Source passage:
┌────────

Good downtime labeling allows you to look at Amper data and come up with improvement projects quickly. It helps give you a baseline for where you're at currently, and how much you can improve your utilization by targeting select downtime reasons.
Amper’s Recommended Best Practices
Generally there are 2 approaches to setting up downtime codes that work best for customers. The first is to have many Downtime Reason Codes and few Sub-Reasons. The second is to have few top level Downtime Reason Categories and many Sub-Reasons. Below shows each methodology and the pros and cons with each.
Many Reasons and few Sub-Reasons
- Pro - Faster for operators to enter which can aid labeling compliance
- Con - Can be hard to see all the reasons on one page. Our most successful customers use this method and keep the reason code count to no more than 15.

└────────

What you should do:
Answer the following questions from the passage on downtime labeling, and mark your answers 1., 2. and 3. to match.
1. How many approaches to setting up downtime codes does the passage say generally work best for customers?
2. What advantage does it list for the approach with many reasons and few sub-reasons?
3. What is the maximum number of reason codes kept by the most successful customers?

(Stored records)
┌────────

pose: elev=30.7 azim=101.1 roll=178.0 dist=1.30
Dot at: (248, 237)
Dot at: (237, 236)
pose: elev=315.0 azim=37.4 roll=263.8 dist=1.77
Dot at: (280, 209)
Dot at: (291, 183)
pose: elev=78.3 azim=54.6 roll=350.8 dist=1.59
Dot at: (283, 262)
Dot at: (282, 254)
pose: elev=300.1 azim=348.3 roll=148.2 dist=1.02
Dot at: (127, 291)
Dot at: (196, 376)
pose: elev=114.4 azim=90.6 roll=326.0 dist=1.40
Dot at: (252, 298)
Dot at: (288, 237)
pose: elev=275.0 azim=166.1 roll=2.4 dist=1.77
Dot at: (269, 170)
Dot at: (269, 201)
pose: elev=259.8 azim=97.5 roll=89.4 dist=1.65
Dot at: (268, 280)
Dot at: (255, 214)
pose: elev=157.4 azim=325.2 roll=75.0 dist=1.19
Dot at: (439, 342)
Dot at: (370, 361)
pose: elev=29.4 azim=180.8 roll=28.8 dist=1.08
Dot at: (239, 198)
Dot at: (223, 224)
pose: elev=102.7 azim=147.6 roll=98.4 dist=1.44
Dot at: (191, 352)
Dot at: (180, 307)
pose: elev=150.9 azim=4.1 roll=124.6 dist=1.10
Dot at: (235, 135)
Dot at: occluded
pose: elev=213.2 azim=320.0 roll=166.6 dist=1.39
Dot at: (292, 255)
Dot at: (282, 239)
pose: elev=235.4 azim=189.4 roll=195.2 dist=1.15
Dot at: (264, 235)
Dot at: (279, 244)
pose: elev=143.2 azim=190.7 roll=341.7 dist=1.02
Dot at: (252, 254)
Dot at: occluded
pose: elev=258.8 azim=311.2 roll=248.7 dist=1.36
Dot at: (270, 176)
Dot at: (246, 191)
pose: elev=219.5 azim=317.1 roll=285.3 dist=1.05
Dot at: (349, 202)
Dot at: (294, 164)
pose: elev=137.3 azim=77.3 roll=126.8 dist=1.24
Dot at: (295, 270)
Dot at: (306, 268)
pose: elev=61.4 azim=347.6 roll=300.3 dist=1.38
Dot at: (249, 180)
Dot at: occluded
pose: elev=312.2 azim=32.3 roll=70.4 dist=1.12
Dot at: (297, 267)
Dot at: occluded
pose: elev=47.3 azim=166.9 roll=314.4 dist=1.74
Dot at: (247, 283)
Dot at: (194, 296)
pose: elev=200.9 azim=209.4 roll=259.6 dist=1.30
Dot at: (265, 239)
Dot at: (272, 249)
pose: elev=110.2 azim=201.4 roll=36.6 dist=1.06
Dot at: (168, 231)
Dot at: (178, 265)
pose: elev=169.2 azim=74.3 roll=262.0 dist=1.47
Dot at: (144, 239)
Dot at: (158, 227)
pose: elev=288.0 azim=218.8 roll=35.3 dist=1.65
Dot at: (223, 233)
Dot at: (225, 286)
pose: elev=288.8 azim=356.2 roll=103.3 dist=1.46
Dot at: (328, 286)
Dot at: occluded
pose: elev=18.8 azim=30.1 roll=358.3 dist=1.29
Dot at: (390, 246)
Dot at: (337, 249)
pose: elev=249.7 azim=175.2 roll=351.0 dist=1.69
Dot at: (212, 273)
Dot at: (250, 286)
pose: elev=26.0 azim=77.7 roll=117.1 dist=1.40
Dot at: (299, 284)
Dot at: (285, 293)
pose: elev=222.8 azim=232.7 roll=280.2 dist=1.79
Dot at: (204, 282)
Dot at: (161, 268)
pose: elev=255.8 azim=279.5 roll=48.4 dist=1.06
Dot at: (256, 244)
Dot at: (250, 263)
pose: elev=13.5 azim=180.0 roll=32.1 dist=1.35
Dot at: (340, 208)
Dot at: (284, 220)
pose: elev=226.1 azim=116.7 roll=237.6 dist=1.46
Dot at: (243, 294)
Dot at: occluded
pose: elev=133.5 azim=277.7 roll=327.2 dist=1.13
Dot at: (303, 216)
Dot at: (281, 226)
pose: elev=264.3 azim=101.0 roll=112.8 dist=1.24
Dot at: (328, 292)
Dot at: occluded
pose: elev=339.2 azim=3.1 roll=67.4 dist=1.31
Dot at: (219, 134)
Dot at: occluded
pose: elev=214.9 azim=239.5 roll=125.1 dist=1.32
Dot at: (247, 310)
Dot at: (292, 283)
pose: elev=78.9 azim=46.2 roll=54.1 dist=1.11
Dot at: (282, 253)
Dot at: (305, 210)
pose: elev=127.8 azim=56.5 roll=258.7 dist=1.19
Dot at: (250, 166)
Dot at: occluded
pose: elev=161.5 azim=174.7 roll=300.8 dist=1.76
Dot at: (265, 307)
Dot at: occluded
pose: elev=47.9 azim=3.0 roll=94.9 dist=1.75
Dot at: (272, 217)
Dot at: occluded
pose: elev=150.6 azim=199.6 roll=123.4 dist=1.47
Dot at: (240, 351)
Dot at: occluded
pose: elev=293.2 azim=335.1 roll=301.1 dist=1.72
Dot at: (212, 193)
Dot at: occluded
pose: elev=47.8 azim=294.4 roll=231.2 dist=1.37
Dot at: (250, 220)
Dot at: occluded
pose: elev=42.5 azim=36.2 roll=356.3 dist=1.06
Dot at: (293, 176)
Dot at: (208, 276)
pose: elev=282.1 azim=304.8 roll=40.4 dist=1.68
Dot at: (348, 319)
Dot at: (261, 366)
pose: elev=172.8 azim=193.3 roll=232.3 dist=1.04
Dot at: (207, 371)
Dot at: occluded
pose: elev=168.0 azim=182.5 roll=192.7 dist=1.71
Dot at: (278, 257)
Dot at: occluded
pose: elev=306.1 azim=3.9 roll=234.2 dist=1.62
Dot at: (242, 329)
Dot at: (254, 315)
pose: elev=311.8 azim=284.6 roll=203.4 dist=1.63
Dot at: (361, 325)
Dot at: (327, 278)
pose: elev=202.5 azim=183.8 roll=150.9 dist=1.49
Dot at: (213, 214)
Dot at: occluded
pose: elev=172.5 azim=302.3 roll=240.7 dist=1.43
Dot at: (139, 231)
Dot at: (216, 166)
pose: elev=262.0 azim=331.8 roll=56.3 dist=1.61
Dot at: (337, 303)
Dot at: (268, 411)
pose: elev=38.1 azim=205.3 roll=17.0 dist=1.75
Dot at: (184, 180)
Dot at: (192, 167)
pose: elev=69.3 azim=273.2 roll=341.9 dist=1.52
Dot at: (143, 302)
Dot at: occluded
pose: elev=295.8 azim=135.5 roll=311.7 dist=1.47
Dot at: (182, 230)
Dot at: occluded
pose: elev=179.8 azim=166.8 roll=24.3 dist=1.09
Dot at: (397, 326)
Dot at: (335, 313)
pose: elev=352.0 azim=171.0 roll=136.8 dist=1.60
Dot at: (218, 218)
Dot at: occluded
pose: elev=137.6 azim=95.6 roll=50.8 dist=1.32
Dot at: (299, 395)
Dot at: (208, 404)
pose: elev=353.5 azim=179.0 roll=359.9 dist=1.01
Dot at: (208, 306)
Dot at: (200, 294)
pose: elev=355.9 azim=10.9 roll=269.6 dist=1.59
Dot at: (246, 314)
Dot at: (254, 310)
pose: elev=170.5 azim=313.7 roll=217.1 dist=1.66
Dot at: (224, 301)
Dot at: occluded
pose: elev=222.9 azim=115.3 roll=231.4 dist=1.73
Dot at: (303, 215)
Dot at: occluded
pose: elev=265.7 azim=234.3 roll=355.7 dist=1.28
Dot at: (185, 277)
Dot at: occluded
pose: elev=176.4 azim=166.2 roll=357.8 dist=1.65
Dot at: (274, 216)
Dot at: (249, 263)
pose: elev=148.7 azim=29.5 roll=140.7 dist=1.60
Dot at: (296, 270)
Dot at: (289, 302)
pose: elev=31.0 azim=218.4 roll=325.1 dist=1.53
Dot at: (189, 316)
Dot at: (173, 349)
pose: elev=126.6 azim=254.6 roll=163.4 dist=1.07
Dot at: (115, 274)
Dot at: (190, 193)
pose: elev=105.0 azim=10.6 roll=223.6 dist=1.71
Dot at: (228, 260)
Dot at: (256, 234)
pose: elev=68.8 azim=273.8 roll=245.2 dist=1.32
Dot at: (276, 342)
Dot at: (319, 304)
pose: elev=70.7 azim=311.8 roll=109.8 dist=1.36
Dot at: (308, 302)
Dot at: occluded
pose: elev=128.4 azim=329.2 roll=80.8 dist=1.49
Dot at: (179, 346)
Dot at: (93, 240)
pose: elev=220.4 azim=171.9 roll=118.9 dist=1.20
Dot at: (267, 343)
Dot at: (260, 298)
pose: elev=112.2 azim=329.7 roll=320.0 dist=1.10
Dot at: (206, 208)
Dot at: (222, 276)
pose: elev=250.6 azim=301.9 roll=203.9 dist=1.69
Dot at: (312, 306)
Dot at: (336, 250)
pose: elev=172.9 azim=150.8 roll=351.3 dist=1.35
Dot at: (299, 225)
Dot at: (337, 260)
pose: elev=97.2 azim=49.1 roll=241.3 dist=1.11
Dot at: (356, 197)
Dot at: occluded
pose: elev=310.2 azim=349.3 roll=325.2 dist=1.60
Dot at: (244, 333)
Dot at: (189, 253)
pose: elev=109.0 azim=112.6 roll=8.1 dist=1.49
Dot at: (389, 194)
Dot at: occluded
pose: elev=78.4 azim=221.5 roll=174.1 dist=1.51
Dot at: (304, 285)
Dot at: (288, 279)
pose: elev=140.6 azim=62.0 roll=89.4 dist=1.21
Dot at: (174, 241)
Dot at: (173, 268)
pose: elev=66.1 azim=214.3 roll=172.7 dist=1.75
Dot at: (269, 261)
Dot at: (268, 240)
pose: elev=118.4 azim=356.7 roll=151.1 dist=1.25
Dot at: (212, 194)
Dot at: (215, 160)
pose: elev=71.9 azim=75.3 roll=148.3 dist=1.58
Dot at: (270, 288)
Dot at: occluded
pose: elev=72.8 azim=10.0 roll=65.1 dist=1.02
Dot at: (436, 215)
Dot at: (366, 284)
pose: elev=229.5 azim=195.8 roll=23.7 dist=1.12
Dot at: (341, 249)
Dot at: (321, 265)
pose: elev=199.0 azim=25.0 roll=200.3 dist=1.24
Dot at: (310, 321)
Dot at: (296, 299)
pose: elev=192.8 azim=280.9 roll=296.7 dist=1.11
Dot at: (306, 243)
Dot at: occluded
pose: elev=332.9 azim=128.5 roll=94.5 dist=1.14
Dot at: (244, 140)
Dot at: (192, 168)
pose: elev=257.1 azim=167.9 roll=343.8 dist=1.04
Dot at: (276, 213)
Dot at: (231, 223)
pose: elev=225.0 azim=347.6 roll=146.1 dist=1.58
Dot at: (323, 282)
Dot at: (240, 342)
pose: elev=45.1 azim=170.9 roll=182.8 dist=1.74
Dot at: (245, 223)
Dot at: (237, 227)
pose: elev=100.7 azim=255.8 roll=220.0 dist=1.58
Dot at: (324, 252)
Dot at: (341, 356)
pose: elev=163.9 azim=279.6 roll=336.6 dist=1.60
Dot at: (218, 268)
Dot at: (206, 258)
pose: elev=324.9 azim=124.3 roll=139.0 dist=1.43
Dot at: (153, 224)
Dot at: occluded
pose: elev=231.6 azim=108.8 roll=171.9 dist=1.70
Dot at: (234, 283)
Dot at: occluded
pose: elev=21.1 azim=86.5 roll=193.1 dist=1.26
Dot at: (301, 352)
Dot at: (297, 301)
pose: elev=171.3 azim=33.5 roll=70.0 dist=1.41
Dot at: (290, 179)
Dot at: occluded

└────────

Solution to this problem:
1. Two.
2. It is faster for operators to enter, which can aid labeling compliance.
3. No more than 15.